## Exercise directions:
Would you output the following records verbatim and skip the images in them?

BEGIN Records for the task

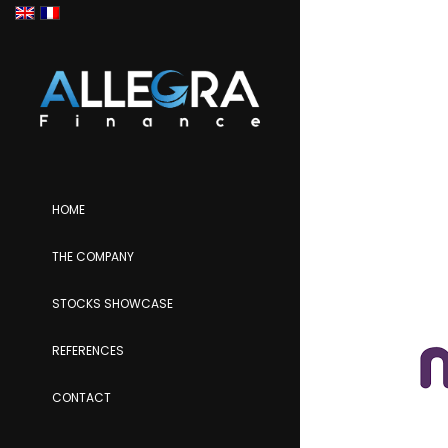
HOME
THE COMPANY
STOCKS SHOWCASE
REFERENCES
CONTACT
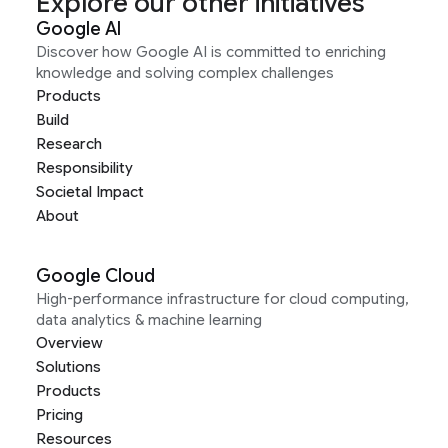
Explore our other initiatives
Google AI
Discover how Google AI is committed to enriching
knowledge and solving complex challenges
Products
Build
Research
Responsibility
Societal Impact
About
Google Cloud
High-performance infrastructure for cloud computing,
data analytics & machine learning
Overview
Solutions
Products
Pricing
Resources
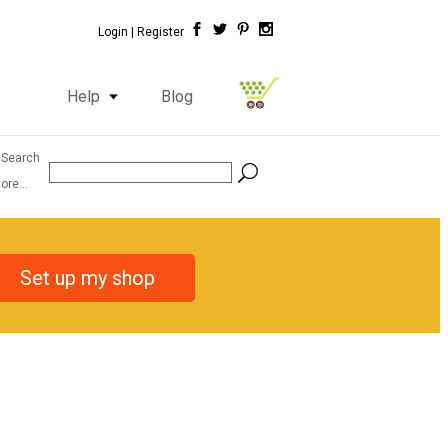
Login |
Register
Help
Blog
 Search
ore...
Set up my shop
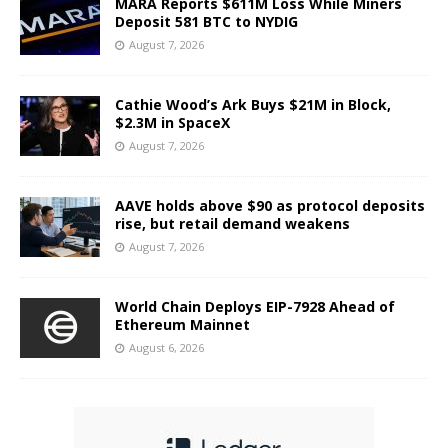
MARA Reports $611M Loss While Miners
Deposit 581 BTC to NYDIG
August 7, 2026
Cathie Wood’s Ark Buys $21M in Block,
$2.3M in SpaceX
August 7, 2026
AAVE holds above $90 as protocol deposits
rise, but retail demand weakens
August 7, 2026
World Chain Deploys EIP-7928 Ahead of
Ethereum Mainnet
August 6, 2026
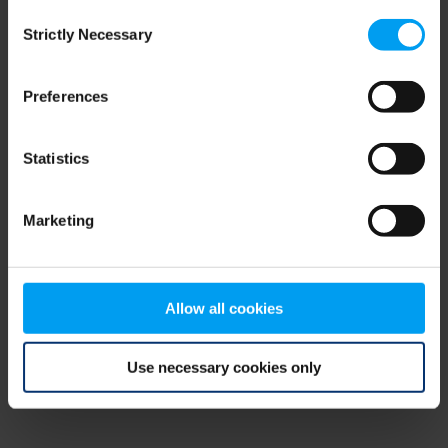
Consent
browser console for more information)
.
Strictly Necessary
Selection
Preferences
Statistics
Marketing
Allow all cookies
Use necessary cookies only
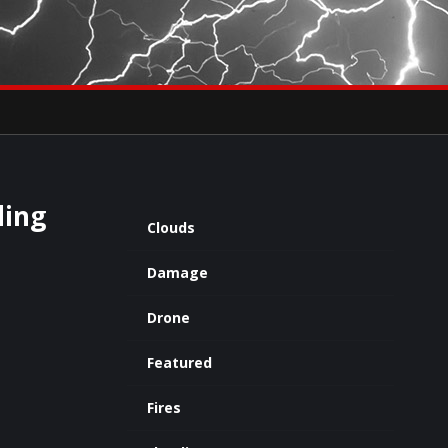
×
eets by severestudios
Archives
ding
Clouds
Damage
Drone
Featured
Fires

END Records for the task

## Task output:
HOME
THE COMPANY
STOCKS SHOWCASE
REFERENCES
CONTACT
Explore our other initiatives
Google AI
Discover how Google AI is committed to enriching
knowledge and solving complex challenges
Products
Build
Research
Responsibility
Societal Impact
About
Google Cloud
High-performance infrastructure for cloud computing,
data analytics & machine learning
Overview
Solutions
Products
Pricing
Resources
Login |
Register
Help
Blog
 Search
ore...
Set up my shop
MARA Reports $611M Loss While Miners
Deposit 581 BTC to NYDIG
August 7, 2026
Cathie Wood’s Ark Buys $21M in Block,
$2.3M in SpaceX
August 7, 2026
AAVE holds above $90 as protocol deposits
rise, but retail demand weakens
August 7, 2026
World Chain Deploys EIP-7928 Ahead of
Ethereum Mainnet
August 6, 2026
Consent
browser console for more information)
.
Strictly Necessary
Selection
Preferences
Statistics
Marketing
Allow all cookies
Use necessary cookies only
×
eets by severestudios
Archives
ding
Clouds
Damage
Drone
Featured
Fires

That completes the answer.